Gnawa : des rites afro-arabes à la scène internationale

Intitulée Islam & The City, la 6e édition du festival de l’Institut des cultures d’islam accueillait le 10 septembre dernier Hassan Hakmoun.

Etoile montante de la scène gnawa internationale, l’artiste afro-marocain s’était notamment produit à Woodstock en 1994, ainsi qu’au Womad, avec Peter Gabriel. En France, ce sont des groupes tels que Gnawa Diffusion ou l’Orchestre national de Barbès qui ont contribué à faire connaître cette musique afro-arabe venue du Maroc. Cette destinée internationale naît dans les années 1960, quand de grandes figures du jazz américain — Randy Weston, suivi de Pharaoh Saunders, Archie Shepp et Don Cherry — découvrent le gnawa.

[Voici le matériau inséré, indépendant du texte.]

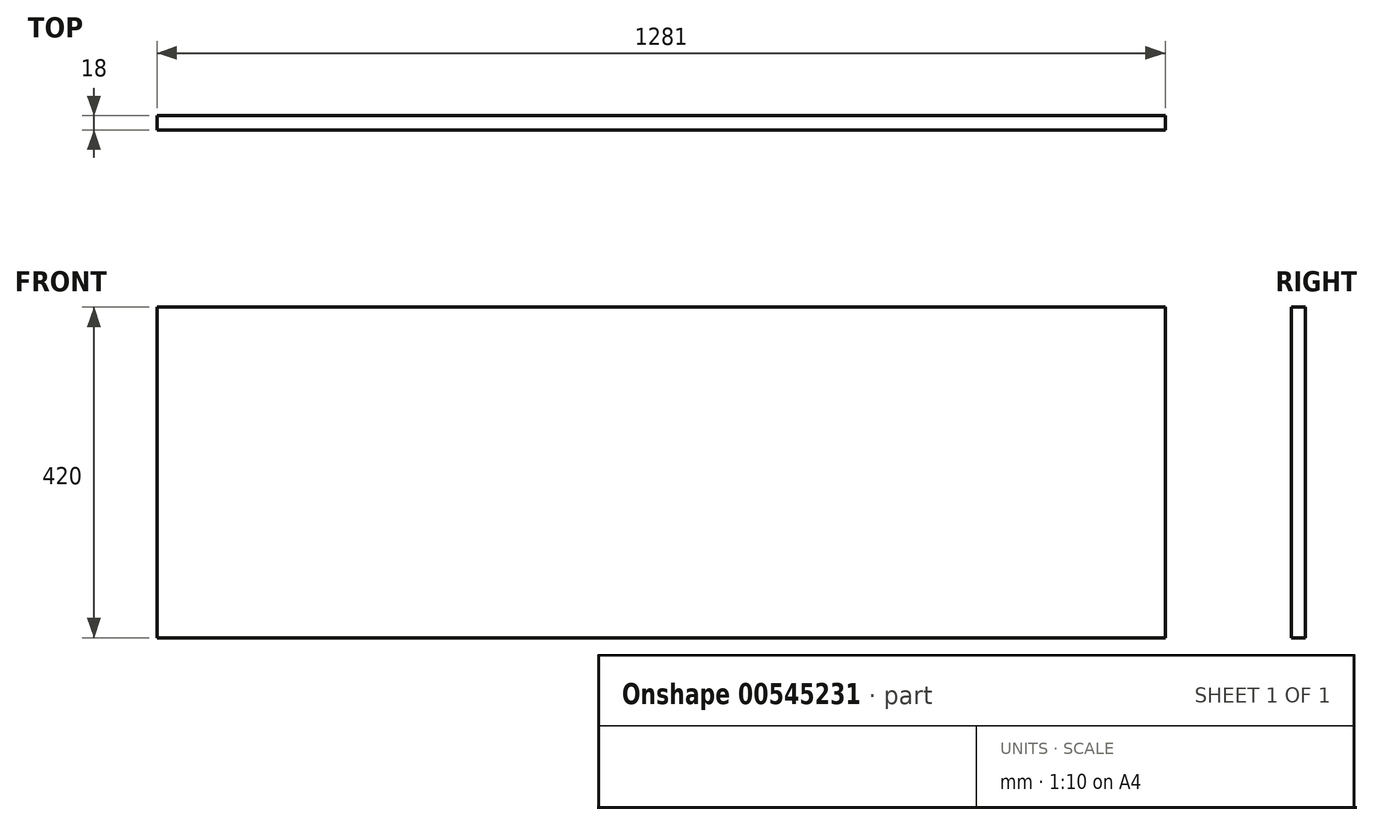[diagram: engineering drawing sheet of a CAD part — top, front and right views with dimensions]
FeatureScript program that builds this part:
annotation { "Feature Type Name" : "Feature", "Feature Type Description" : "" }
export const myFeature = defineFeature(function(context is Context, id is Id, definition is map)
    precondition{}
    {
        {
            var Q0;
            Q0=qCreatedBy(makeId("Front.planeOp"),FACE);
            var sketch = newSketch(context, id + "F0", { "sketchPlane" : qUnion([Q0])});
            skLineSegment(sketch, "E0.bottom", {"start": v(-619.65, -284.24) * mm, "end": v(661.35, -284.24) * mm});
            skLineSegment(sketch, "E0.top", {"start": v(-619.65, 135.76) * mm, "end": v(661.35, 135.76) * mm});
            skLineSegment(sketch, "E0.left", {"start": v(-619.65, -284.24) * mm, "end": v(-619.65, 135.76) * mm});
            skLineSegment(sketch, "E0.right", {"start": v(661.35, -284.24) * mm, "end": v(661.35, 135.76) * mm});
            skSolve(sketch);
        }
        {
            var Q0;
            Q0 = qSketchRegion(id + "F0", true);
            extrude(context, id + "F1", {"entities" : qUnion([Q0]), "depth" : 18 * mm, "offsetDistance" : 25 * mm});
        }
    });
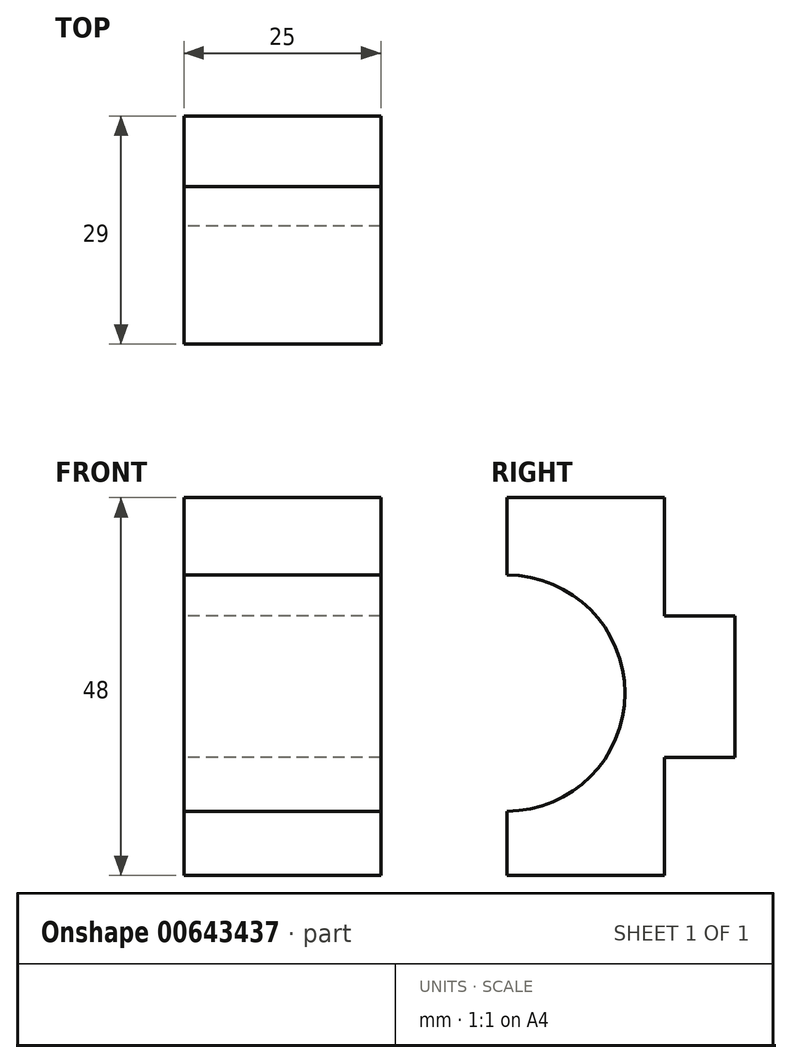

Venus de l’Amérique du mouvement des droits civiques, ils ressentent vivement cette fraternité de sang et cette communauté de destin avec les Gnawas, ces artistes descendants d’esclaves. D’autant que leur musique, à l’instar du negro-spiritual, ancêtre du jazz, est liée au sacré. Aujourd’hui néanmoins, les « transes » individualisées auxquels se livrent certains artistes gnawas à l’ère de la mondialisation n’ont plus que l’apparence du sacré. En Occident notamment, elles ressortent davantage au modèle des raves parties, qu’au rite magico-religieux originel, inséparable d’un vécu social collectif et participatif. Ce vécu est encore vivace au Maroc, et, quoique dans une moindre mesure, dans le reste de l’Afrique blanche : les confréries gnawas s’appelent Diwân en Algérie, Stambeli en Tunisie et en Libye, et Zar en Egypte. Elles témoignent du syncrétisme religieux caractéristique de l’islam de ces populations noires venues d’Afrique sub-saharienne au temps de l’esclavage, sous les Almoravides (1040-1147) et les Almohades (1121-1269) et jusqu’au XIXe siècle. Le mot gnawa viendrait du berbère aginaw, « pays des Noirs. » Ce même mot serait à l’origine du nom Guinée. Des analyses musicologiques ont d’ailleurs montré la parenté, encore perceptible, avec les musiques du Golfe de Guinée.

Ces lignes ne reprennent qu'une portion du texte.